The freedom to marry is guaranteed to all Americans under the Constitution. The Supreme Court has said so at least 14 times, most notably in the best-named case ever, Loving v. Virginia, which ended the same-race restriction on who could marry whom, just as today we are working to end the different-sex restriction on loving and committed couples seeking to marry.

But we ended race restrictions on marriage, ultimately, in the Supreme Court, not Congress -- and President Obama is right that the way we will best secure the constitutional guarantee of the freedom to marry is by setting the stage for national resolution in the Court by winning the freedom to marry in enough states (which issue marriage licenses) and winning over more hearts and minds, which creates the public support that emboldens elected officials and even judges to do the right thing. That is the Roadmap to Victory national strategy that Freedom to Marry is leading. It's what has paved the way to the progress we've seen. And it is the way we are going to win marriage nationwide.

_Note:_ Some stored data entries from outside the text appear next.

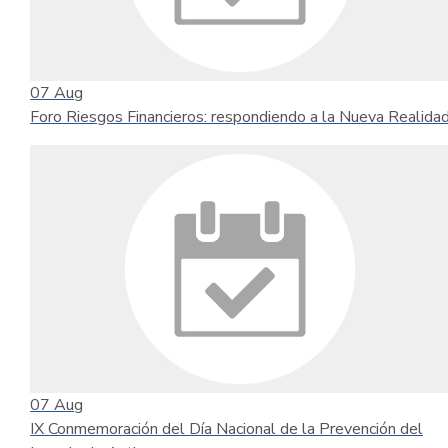
07
Aug
Foro Riesgos Financieros: respondiendo a la Nueva Realida
07
Aug
IX Conmemoración del Día Nacional de la Prevención del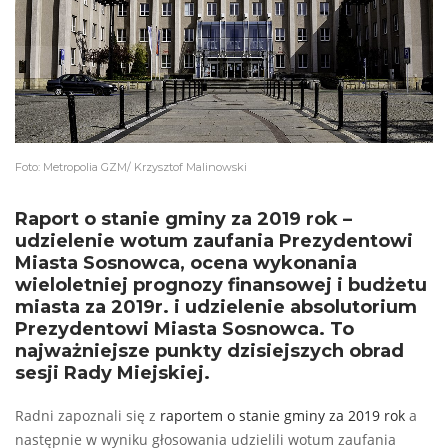
Foto: Metropolia GZM/ Krzysztof Malinowski
Raport o stanie gminy za 2019 rok –
udzielenie wotum zaufania Prezydentowi
Miasta Sosnowca, ocena wykonania
wieloletniej prognozy finansowej i budżetu
miasta za 2019r. i udzielenie absolutorium
Prezydentowi Miasta Sosnowca. To
najważniejsze punkty dzisiejszych obrad
sesji Rady Miejskiej.
Radni zapoznali się z
raportem o stanie gminy za 2019 rok
a
następnie w wyniku głosowania udzielili wotum zaufania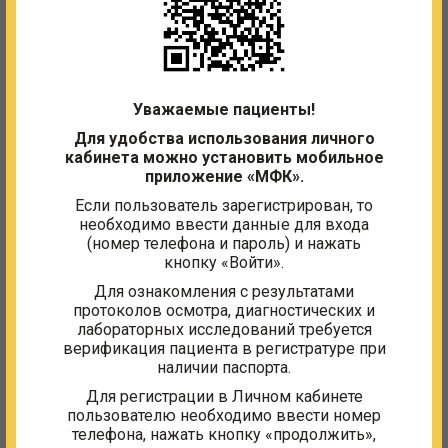
Квалификация:
Врач-лечебник
Специальность:
Лечебное дело
Отделение:
Кабинет ультразвуковой диагностики
(УЗИ)
Уважаемые пациенты!
Для удобства использования личного
ЗАПИСАТЬСЯ НА ПРИЁМ
кабинета можно установить мобильное
приложение «МФК».
Если пользователь зарегистрирован, то
Образование
необходимо ввести данные для входа
(номер телефона и пароль) и нажать
Высшее, диплом ИВ № 317031,
кнопку «Войти».
Семипалатинский государственный
медицинский институт, 1983 г.
Для ознакомления с результатами
протоколов осмотра, диагностических и
лабораторных исследований требуется
Сертификаты
верификация пациента в регистратуре при
наличии паспорта.
Аккредитация по специальности
"Ультразвуковая диагностика" от 23.07.2024
Для регистрации в Личном кабинете
пользователю необходимо ввести номер
телефона, нажать кнопку «продолжить»,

The Roadmap to Victory calls for simultaneous work on three tracks: (1) growing the majority for marriage, (2) winning more states, and (3) ending federal discrimination (such as the so-called Defense of Marriage Act (DOMA), which denies federal respect and equal treatment to couples legally married in the states and countries we have won).

President Obama has shown moral leadership in, and thrown the weight of the presidency into, all three of these necessary tracks:

(1) Public Support -- The President has spoken out in support of the freedom to marry with a heartfelt and personal explanation of how he changed his mind - talking about gay people he knows who are doing the work of marriage in their own lives; conversations he and the First Lady have had with Malia and Sasha about the girls' classmates, some of whom are being raised by gay parents; and the importance of being true to the values of fairness and the Golden Rule that he and Michelle -- as parents, as people of faith -- want to teach their daughters.

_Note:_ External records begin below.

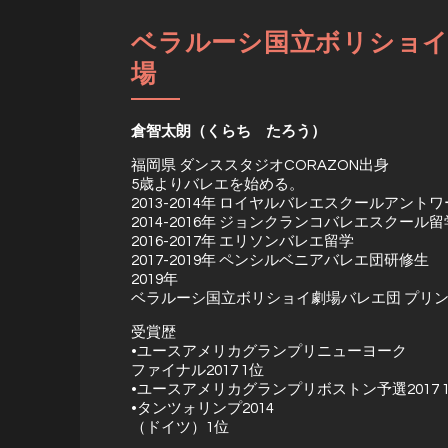
ベラルーシ国立ボリショ
場
倉智太朗（くらち たろう）
福岡県 ダンススタジオCORAZON出身
5歳よりバレエを始める。
2013-2014年 ロイヤルバレエスクールアント
2014-2016年 ジョンクランコバレエスクール留
2016-2017年 エリソンバレエ留学
2017-2019年 ペンシルベニアバレエ団研修生
2019年
ベラルーシ国立ボリショイ劇場バレエ団 プリ
受賞歴
•ユースアメリカグランプリニューヨーク
ファイナル2017 1位
•ユースアメリカグランプリボストン予選2017 
•タンツォリンプ2014
（ドイツ）1位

(2) States - In Freedom to Marry's top-priority push to win one or more of the marriage-related ballot-measures this November, the President just this past week -- in the midst of his own campaign -- again reiterated his call on voters to vote for the freedom to marry in Maine, Maryland, and Washington, and to defeat the anti-gay attack measure on the ballot in Minnesota.

(3) Federal -- Upon determining that the so-called Defense of Marriage Act is indefensible under the Constitution, the President and his Administration opposed it in court, and are at this very moment strongly advocating that DOMA be struck down in cases that may be taken up the Supreme Court in the coming year. President Obama's opposition to DOMA is nothing new; he was on the record as favoring its repeal as a candidate last time, and has steadily called for its overturning ever since. At Freedom to Marry's request, the President endorsed the Respect for Marriage Act, the bill that would repeal DOMA, and we fully expect that his Administration will work with Freedom to Marry in a second term to continue growing support for congressional repeal, even as the Administration joins our calls for the Supreme Court to follow the 10 federal rulings that have also concluded DOMA is unconstitutional.

Presidents can't wave a magic wand, but I am confident that the President will hear from Freedom to Marry if his Administration does not continue doing everything it can to advance us down the road to victory, and equally confident that President Obama will indeed do everything he can. As the president again repeated in the MTV interview: "I've been very clear about my belief that same-sex couples have to be treated before the eyes of the law the same way as heterosexual couples." Same means same, and that includes the freedom to marry nationwide and full respect under the law for the marriages of committed couples, gay or non-gay alike. Nothing the president said in the interview is inconsistent with that commitment -- a commitment this president has honored in his first term, a commitment I am confident he will work with Freedom to Marry to fulfill and strategically pursue to victory if reelected.